Transitioning into a “post-literate” society.
“The sacred bones of a literary culture [are] being ground into dust by technology and AI and many other distractions,” writes essayist Allen. To help remedy this decay, she offers a set of appreciative essays on canonical European and Anglophone writers, focusing on the personalities of writers and how fictional and historical characters interact to offer lessons in living lives of beauty. Many of her writers—Samuel Butler, Somerset Maugham, Osbert Sitwell, and Ogden Nash, among others—achieved success despite hardship or criticism. “Light verse used to be a vital part of American culture, high and low,” Allen writes in her essay on Nash.

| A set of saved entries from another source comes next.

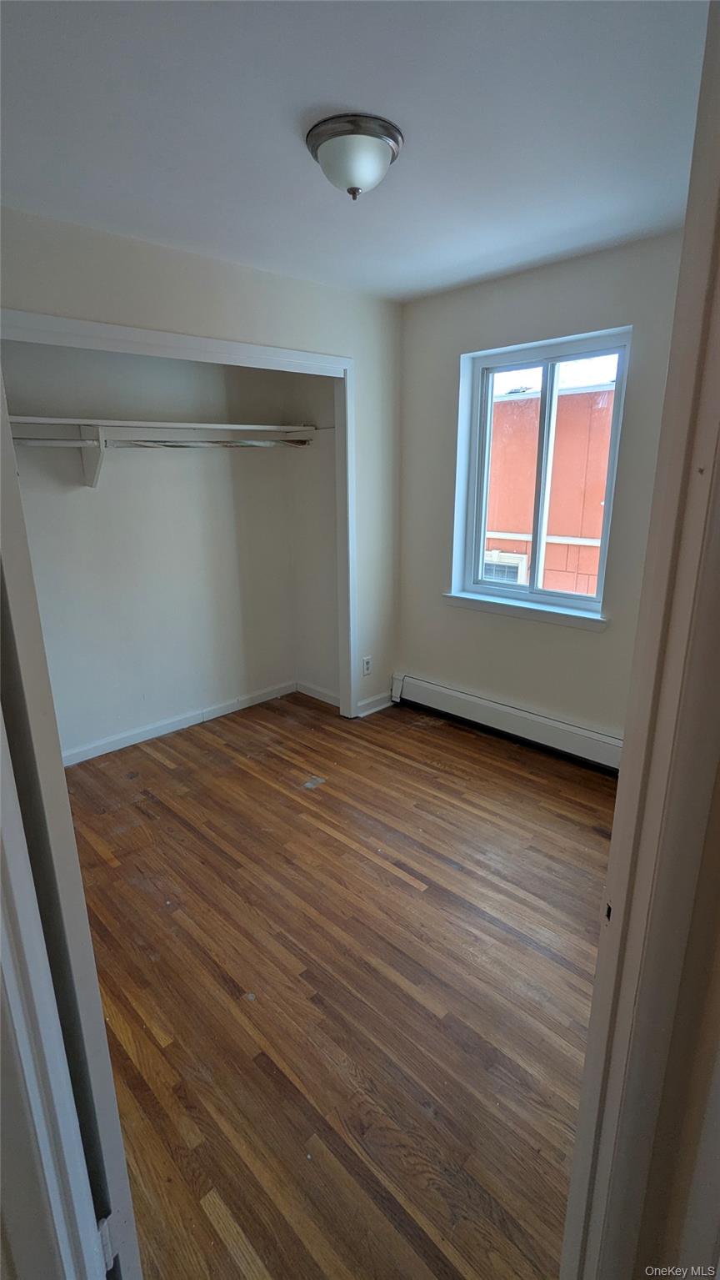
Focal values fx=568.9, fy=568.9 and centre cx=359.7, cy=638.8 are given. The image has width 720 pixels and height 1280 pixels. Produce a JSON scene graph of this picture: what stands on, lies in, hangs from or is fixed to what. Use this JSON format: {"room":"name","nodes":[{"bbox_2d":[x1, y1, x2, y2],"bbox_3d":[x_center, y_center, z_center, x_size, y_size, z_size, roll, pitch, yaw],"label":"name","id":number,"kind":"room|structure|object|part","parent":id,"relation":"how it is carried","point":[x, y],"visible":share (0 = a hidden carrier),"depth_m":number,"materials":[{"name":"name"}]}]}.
{"room":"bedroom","nodes":[
{"label":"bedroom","id":0,"kind":"room"},
{"bbox_2d":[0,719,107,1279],"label":"door frame","id":1,"kind":"structure","parent":0,"point":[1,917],"depth_m":0.72,"materials":[{"name":"white paint"}]},
{"bbox_2d":[0,370,141,1279],"bbox_3d":[-0.712,0.247,1.011,0.827,2.069,0.155,12,21,37],"label":"door","id":2,"kind":"structure","parent":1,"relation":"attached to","point":[17,500],"depth_m":0.74,"materials":[{"name":"white paint"}]},
{"bbox_2d":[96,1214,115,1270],"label":"door hinge","id":3,"kind":"object","parent":2,"relation":"attached to","point":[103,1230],"visible":0.36,"depth_m":0.95,"materials":[{"name":"metal"}]},
{"bbox_2d":[0,342,299,758],"bbox_3d":[-1.206,-0.594,3.204,2.183,2.417,0.128,-16,22,-42],"label":"closet back wall","id":4,"kind":"structure","parent":0,"point":[186,702],"depth_m":3.22,"materials":[{"name":"white paint"}]},
{"bbox_2d":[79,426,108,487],"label":"shelf bracket","id":5,"kind":"object","parent":4,"relation":"attached to","point":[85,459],"visible":0.73,"depth_m":2.82,"materials":[{"name":"white"}]},
{"bbox_2d":[14,435,312,447],"bbox_3d":[-1.102,-0.994,2.859,2.006,0.054,0.045,-16,22,-42],"label":"closet rod","id":6,"kind":"object","parent":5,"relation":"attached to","point":[28,440],"visible":0.91,"depth_m":2.93,"materials":[{"name":"metal"}]},
{"bbox_2d":[2,415,320,435],"bbox_3d":[-1.063,-1.080,2.895,1.894,0.040,0.390,-16,22,-42],"label":"closet shelf","id":7,"kind":"object","parent":4,"relation":"attached to","point":[56,422],"visible":0.88,"depth_m":2.85,"materials":[{"name":"white wood"}]},
{"bbox_2d":[63,679,295,765],"bbox_3d":[-1.252,0.556,3.398,2.163,0.089,0.015,-16,22,-42],"label":"baseboard","id":8,"kind":"structure","parent":4,"relation":"attached to","point":[191,723],"depth_m":3.48,"materials":[{"name":"white paint"}]},
{"bbox_2d":[0,307,359,720],"bbox_3d":[-0.769,-0.308,2.766,1.811,2.074,0.150,-16,22,-42],"label":"closet door frame","id":9,"kind":"structure","parent":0,"point":[182,336],"depth_m":2.72,"materials":[{"name":"white paint"}]},
{"bbox_2d":[285,375,339,704],"bbox_3d":[-0.232,-0.753,3.675,0.122,2.445,0.645,-16,22,-42],"label":"closet side wall","id":10,"kind":"structure","parent":0,"point":[316,663],"depth_m":3.69,"materials":[{"name":"white paint"}]},
{"bbox_2d":[296,679,340,707],"bbox_3d":[-0.260,0.387,3.951,0.016,0.091,0.573,-16,22,-42],"label":"baseboard","id":11,"kind":"structure","parent":10,"relation":"attached to","point":[309,693],"depth_m":3.97,"materials":[{"name":"white paint"}]},
{"bbox_2d":[66,686,617,1279],"bbox_3d":[-0.068,1.059,1.989,3.723,0.100,4.234,-16,22,-42],"label":"floor","id":12,"kind":"structure","parent":0,"point":[404,882],"depth_m":1.76,"materials":[{"name":"brown wood"}]},
{"bbox_2d":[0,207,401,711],"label":"closet front wall","id":13,"kind":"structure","parent":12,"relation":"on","point":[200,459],"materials":[{"name":"white paint"}]},
{"bbox_2d":[361,654,372,675],"bbox_3d":[0.046,0.172,3.634,0.072,0.119,0.008,-16,22,-42],"label":"wall socket","id":14,"kind":"object","parent":13,"relation":"attached to","point":[367,665],"visible":0.99,"depth_m":3.63,"materials":[{"name":"white plastic"}]},
{"bbox_2d":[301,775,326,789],"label":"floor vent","id":15,"kind":"object","parent":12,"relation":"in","point":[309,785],"visible":0.97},
{"bbox_2d":[0,0,707,302],"bbox_3d":[-0.073,-1.446,1.482,3.181,0.112,3.445,-16,22,-42],"label":"ceiling","id":16,"kind":"structure","parent":0,"point":[328,93],"depth_m":1.55,"materials":[{"name":"white paint"}]},
{"bbox_2d":[306,113,404,199],"bbox_3d":[-0.014,-1.369,1.670,0.282,0.152,0.279,-16,22,-42],"label":"ceiling light","id":17,"kind":"object","parent":16,"relation":"attached to","point":[371,147],"visible":0.99,"depth_m":1.59,"materials":[{"name":"metal"}]},
{"bbox_2d":[356,689,394,716],"bbox_3d":[0.102,0.425,3.786,0.349,0.096,0.018,-16,22,-42],"label":"baseboard","id":18,"kind":"structure","parent":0,"point":[380,706],"depth_m":3.77,"materials":[{"name":"white paint"}]},
{"bbox_2d":[396,230,686,749],"bbox_3d":[1.072,-0.551,2.927,0.172,2.464,2.690,-16,22,-42],"label":"window wall","id":19,"kind":"structure","parent":0,"point":[451,621],"depth_m":3.00,"materials":[{"name":"paint"}]},
{"bbox_2d":[391,672,623,774],"bbox_3d":[0.930,0.507,3.229,0.068,0.190,1.945,-16,22,-42],"label":"baseboard heater","id":20,"kind":"object","parent":19,"relation":"attached to","point":[454,702],"visible":0.81,"depth_m":3.25,"materials":[{"name":"white metal"}]},
{"bbox_2d":[442,590,607,631],"bbox_3d":[0.899,-0.164,3.171,0.110,0.072,1.015,-16,22,-42],"label":"window sill","id":21,"kind":"structure","parent":19,"relation":"attached to","point":[451,595],"depth_m":3.10,"materials":[{"name":"white paint"}]},
{"bbox_2d":[449,325,633,621],"bbox_3d":[0.947,-0.838,3.048,0.125,1.342,0.934,-16,22,-42],"label":"window","id":22,"kind":"structure","parent":19,"relation":"in","point":[481,535],"depth_m":3.06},
{"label":"pane","id":23,"kind":"part","parent":22,"relation":"part of","materials":[{"name":"glass"}]},
{"bbox_3d":[1.003,-0.846,3.172,0.116,1.201,0.072,-16,22,-42],"label":"mullion","id":24,"kind":"part","parent":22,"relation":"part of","materials":[{"name":"white plastic"}]},
{"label":"pane","id":25,"kind":"part","parent":22,"relation":"part of","materials":[{"name":"glass"}]},
{"bbox_2d":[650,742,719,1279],"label":"near wall","id":26,"kind":"structure","parent":0,"point":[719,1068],"depth_m":0.80,"materials":[{"name":"beige paint"}]},
{"bbox_2d":[561,0,719,1279],"bbox_3d":[0.217,0.329,0.546,0.925,2.159,0.197,-16,22,-42],"label":"door frame","id":27,"kind":"structure","parent":26,"relation":"attached to","point":[716,368],"depth_m":0.71,"materials":[{"name":"paint"}]},
{"label":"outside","id":28,"kind":"structure","parent":0,"visible":0},
{"bbox_2d":[481,375,615,596],"label":"neighboring building","id":29,"kind":"structure","parent":28,"point":[602,489],"depth_m":6.99,"materials":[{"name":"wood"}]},
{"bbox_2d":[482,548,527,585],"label":"window","id":30,"kind":"object","parent":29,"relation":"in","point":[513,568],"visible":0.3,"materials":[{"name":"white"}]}
]}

Why has Sybille Bedford never escaped her status as “one of the twentieth century’s most attractive literary curiosities?” How can the plays of Horton Foote teach us that “we are all orphans wandering alone through life, and the consolations of community and family are fleeting at best?” The more you read these essays, the more you are convinced that there is something wrong with you: Distracted by modernity, you have lost grace and humor in the face of, writes Allen, “our Robespierrean practice of cancellation.” Most of Allen’s writers remain products of their own time, with their own prejudices and foibles. Can we truly get past Patricia Highsmith’s misanthropy? Can we forget Sitwell’s politics? Is Truman Capote anything other than the self-caricature he became? Many of these essays originally appeared in venues noted for their highly curated conservatism: the New Criterion, the Wall Street Journal, Christianity Today. Published over the past 25 years, they offer a road map to a reader unhappy with the way the world has turned out.
A provocative appreciation of neglected writers from a leading critic.